**Document excerpt:**
---+---

Identifying Index Trends to Make Trades

Here Bill Poulos explains how to identify and use stock market index trends to make educated trades. Bill is the President and Cofounder of Profits Run. He cofounded the company with his son Gregory and is a veteran investor. He has been analyzing the markets since the 70s. Poulos is also published author. Bill has written multiple books and training programs on options trading. Bill was born and raised in Detroit, Michigan. He still resides in Michigan with his wife. Together they have three children, all of which are boys. He is currently planning an event to introduce inner city kids to successful entrepreneurs to help give them inspiration and positive role models. See for more details.

One of the most important things we can do with our investing is to look at the general market directions to decide if we are bullish or bearish. A bullish market is where investors will look to invest by buying stocks and a bearish market is where they will look to short stocks or close out of trades they currently own.

---+---

**Extracted records:**
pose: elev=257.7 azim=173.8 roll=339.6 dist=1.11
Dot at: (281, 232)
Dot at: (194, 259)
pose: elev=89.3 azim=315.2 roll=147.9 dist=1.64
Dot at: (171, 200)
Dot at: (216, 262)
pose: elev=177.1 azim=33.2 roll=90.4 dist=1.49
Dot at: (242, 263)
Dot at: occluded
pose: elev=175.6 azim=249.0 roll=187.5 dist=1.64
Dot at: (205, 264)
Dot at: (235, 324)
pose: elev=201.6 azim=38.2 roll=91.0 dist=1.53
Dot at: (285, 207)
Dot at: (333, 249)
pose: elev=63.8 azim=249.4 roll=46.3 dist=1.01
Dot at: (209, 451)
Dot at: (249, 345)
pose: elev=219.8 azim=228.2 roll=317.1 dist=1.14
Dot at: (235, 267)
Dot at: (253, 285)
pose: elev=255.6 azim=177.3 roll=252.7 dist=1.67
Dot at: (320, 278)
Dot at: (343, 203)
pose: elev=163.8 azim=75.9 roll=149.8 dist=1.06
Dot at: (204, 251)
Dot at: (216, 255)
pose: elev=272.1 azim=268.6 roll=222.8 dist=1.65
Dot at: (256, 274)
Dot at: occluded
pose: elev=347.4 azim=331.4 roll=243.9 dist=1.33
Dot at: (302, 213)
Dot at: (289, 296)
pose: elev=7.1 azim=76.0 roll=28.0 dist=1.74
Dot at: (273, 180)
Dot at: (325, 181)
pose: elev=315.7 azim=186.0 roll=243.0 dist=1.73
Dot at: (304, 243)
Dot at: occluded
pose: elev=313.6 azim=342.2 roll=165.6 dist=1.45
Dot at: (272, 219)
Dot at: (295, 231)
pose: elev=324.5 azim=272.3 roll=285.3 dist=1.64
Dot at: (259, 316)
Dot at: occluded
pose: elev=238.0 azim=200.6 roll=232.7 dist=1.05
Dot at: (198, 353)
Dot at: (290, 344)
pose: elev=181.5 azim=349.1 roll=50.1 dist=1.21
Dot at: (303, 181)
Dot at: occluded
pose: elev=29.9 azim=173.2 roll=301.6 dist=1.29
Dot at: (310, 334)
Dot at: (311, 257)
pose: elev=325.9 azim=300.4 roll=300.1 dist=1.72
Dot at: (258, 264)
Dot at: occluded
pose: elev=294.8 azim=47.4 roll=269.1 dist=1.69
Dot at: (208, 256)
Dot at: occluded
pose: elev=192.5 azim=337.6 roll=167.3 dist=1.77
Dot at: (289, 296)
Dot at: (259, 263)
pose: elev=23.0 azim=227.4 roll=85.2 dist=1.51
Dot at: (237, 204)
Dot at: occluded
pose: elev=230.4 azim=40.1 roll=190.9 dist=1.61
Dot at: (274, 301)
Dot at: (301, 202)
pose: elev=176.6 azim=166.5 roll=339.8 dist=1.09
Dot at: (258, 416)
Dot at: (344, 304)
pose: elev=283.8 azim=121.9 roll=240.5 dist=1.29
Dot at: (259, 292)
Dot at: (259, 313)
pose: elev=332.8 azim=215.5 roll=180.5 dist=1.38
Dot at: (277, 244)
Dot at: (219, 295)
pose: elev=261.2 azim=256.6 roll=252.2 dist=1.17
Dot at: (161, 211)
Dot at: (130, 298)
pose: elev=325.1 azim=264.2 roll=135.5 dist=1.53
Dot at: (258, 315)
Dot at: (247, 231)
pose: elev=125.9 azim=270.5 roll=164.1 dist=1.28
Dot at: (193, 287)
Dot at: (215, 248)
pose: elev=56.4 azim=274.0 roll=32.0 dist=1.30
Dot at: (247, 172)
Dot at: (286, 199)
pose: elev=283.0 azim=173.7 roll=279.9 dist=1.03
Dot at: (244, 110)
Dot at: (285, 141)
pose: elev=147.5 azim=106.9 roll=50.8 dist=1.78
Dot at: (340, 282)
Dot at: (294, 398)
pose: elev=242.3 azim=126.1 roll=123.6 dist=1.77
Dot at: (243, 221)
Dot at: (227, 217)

---+---

**To be done:**
**1)** According to the article on index trends, where was Bill Poulos born and raised?
**2)** Copy out everything in the article on index trends from "Identifying Index Trends" down to "for more details.".
Work only from the article on index trends, not the material.

**Responses per task:**
**1)** Detroit, Michigan.

**2)**
Identifying Index Trends to Make Trades

Here Bill Poulos explains how to identify and use stock market index trends to make educated trades. Bill is the President and Cofounder of Profits Run. He cofounded the company with his son Gregory and is a veteran investor. He has been analyzing the markets since the 70s. Poulos is also published author. Bill has written multiple books and training programs on options trading. Bill was born and raised in Detroit, Michigan. He still resides in Michigan with his wife. Together they have three children, all of which are boys. He is currently planning an event to introduce inner city kids to successful entrepreneurs to help give them inspiration and positive role models. See for more details.